As a suggestion in response to my previous post, I was told to try making a list of traits I do want and admire instead of the ones I can’t stand (perhaps I did come off rather negative). But the thing is, I can’t.
I don’t believe in those kinds of checklists because I don’t know exactly what I want, and more importantly, what I need. No one does because there are so many people out there and so many nuances to every person, making it impossible to try out every type. Any traits I could come up with would be stereotypical, stock, and bland (i.e. honest, loyal, kind, attractive, smart, etc.). We shouldn’t be looking for perfect people to fit into set criteria. We should be looking for people who are compatible with us individually. None of us can be certain of what kind of person that is. Every individual and every relationship is unpredictable.

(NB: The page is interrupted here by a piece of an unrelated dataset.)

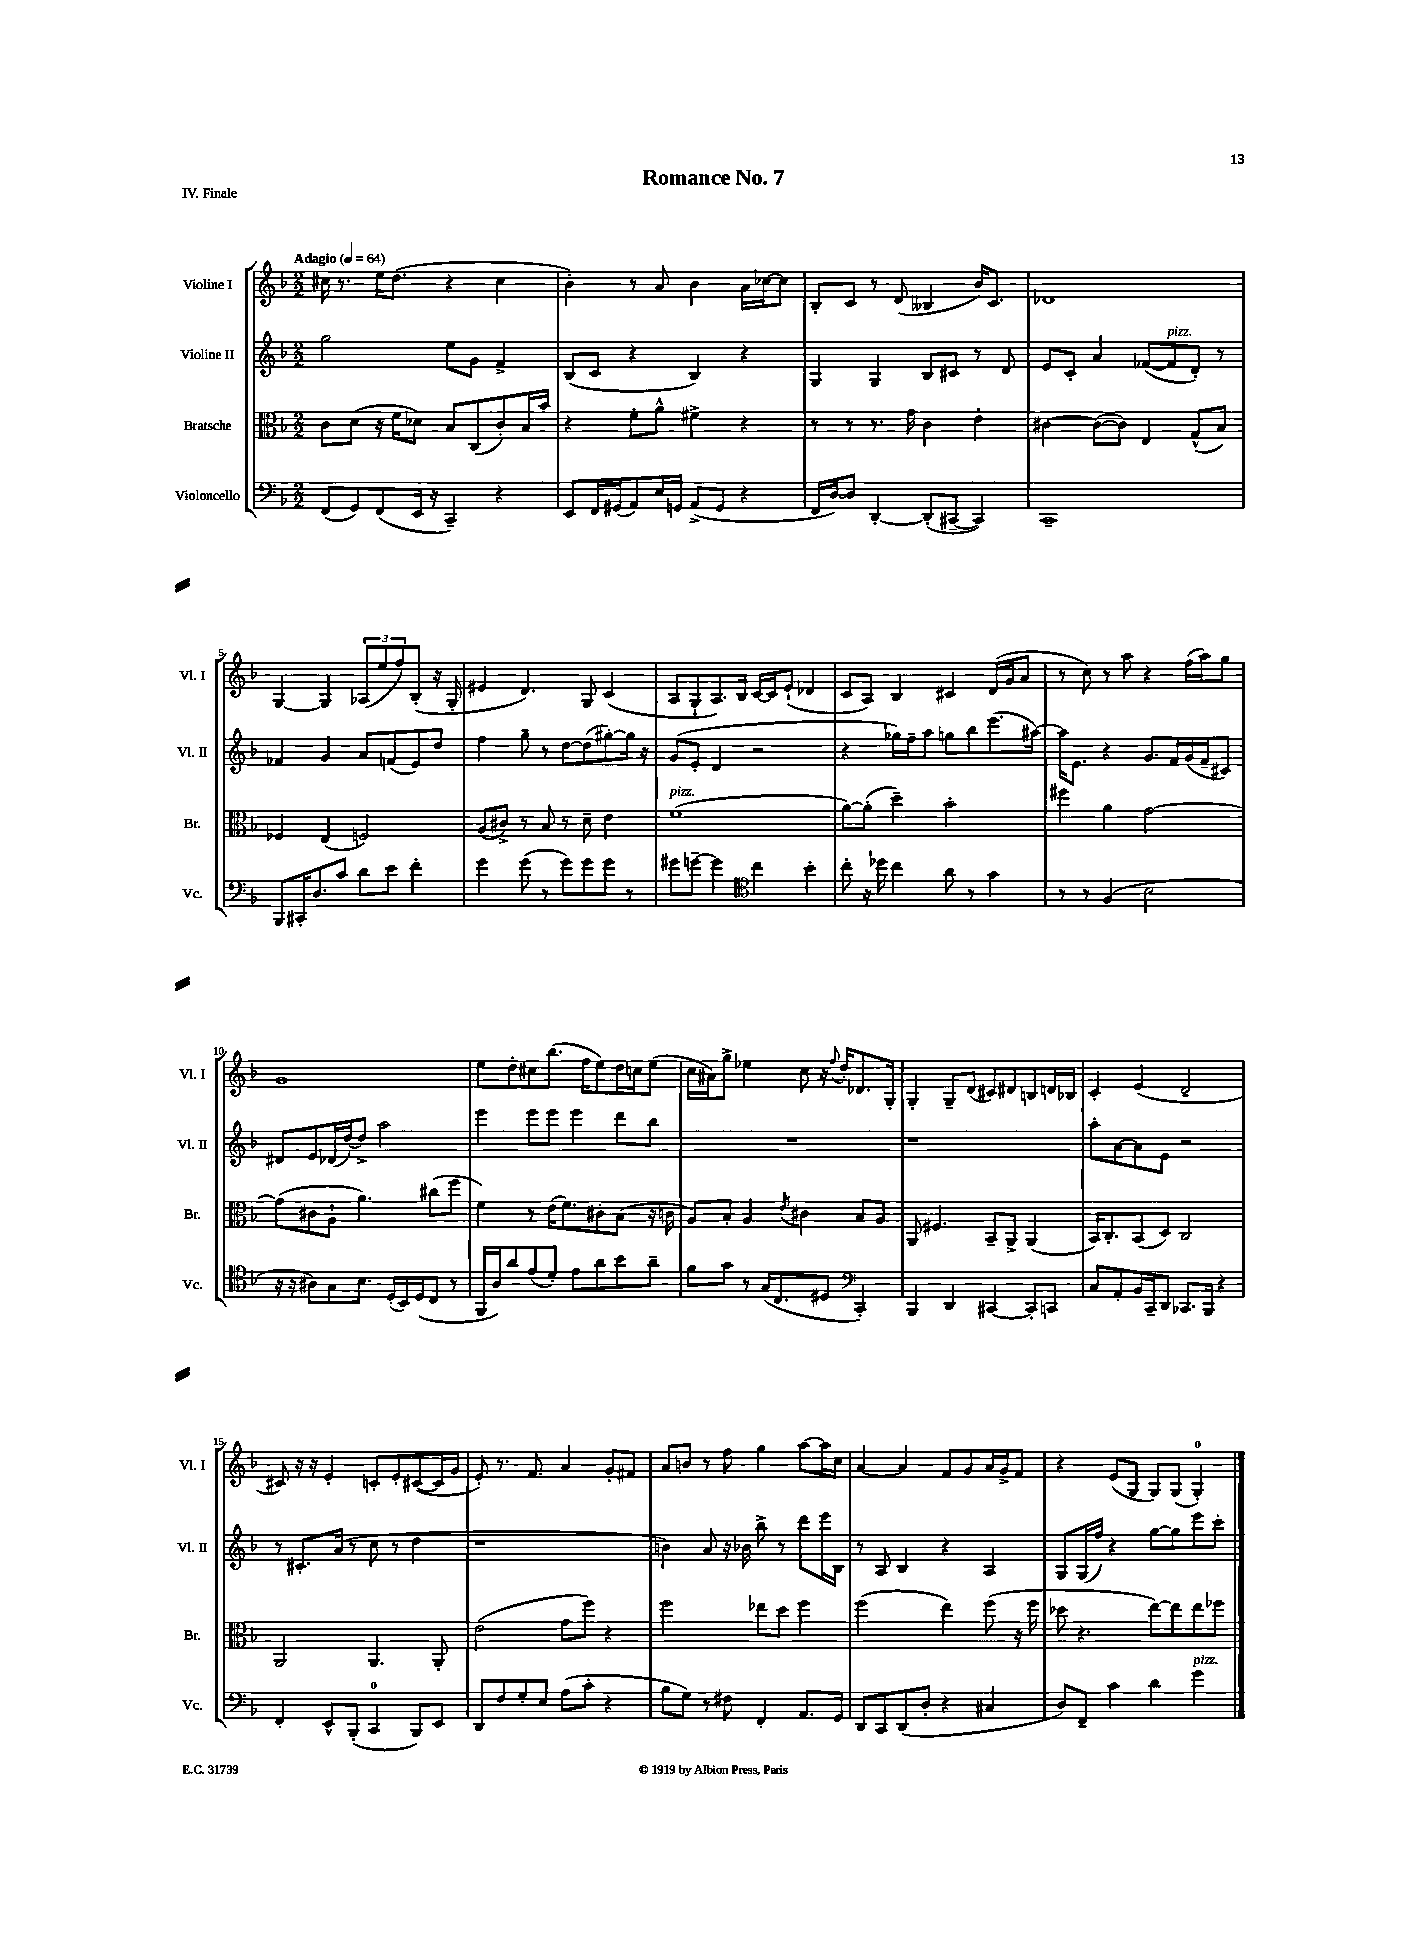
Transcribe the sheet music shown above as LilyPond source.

I had a checklist once. I was looking for a musical-writer kind of guy. An introvert, sensitive, openly passionate person– someone cheesy who would read me poetry, and whom I could sing love duets with. I wanted the kind of romantic artist I had admired in books and movies. And I have met some guys who fit this description quite well.
Despite that, the person I ended up falling for is a realist and a thinker. He is much more extroverted than I am, has little musical talent, and even less interest in reading or writing fiction. He has a lot of interest in sports, politics, and history, which are not exactly my first topics of choice. And yet, we work. We complement each other perfectly. Of course, that is due to a a few other crucial factors, but it just goes to show that no one knows what they really want and need. Compatibility is so much more than common interests and a nice personality. And while we can try to define basic factors contributing to successful relationships in general terms, it is impossible to get any more personal.
My list of personal deal-breakers are my most basic standards. They are the traits I know cross the line for me. But beyond that, there is no limit. There are no rules to love. There is no telling what direction people can take us, so options should always be open.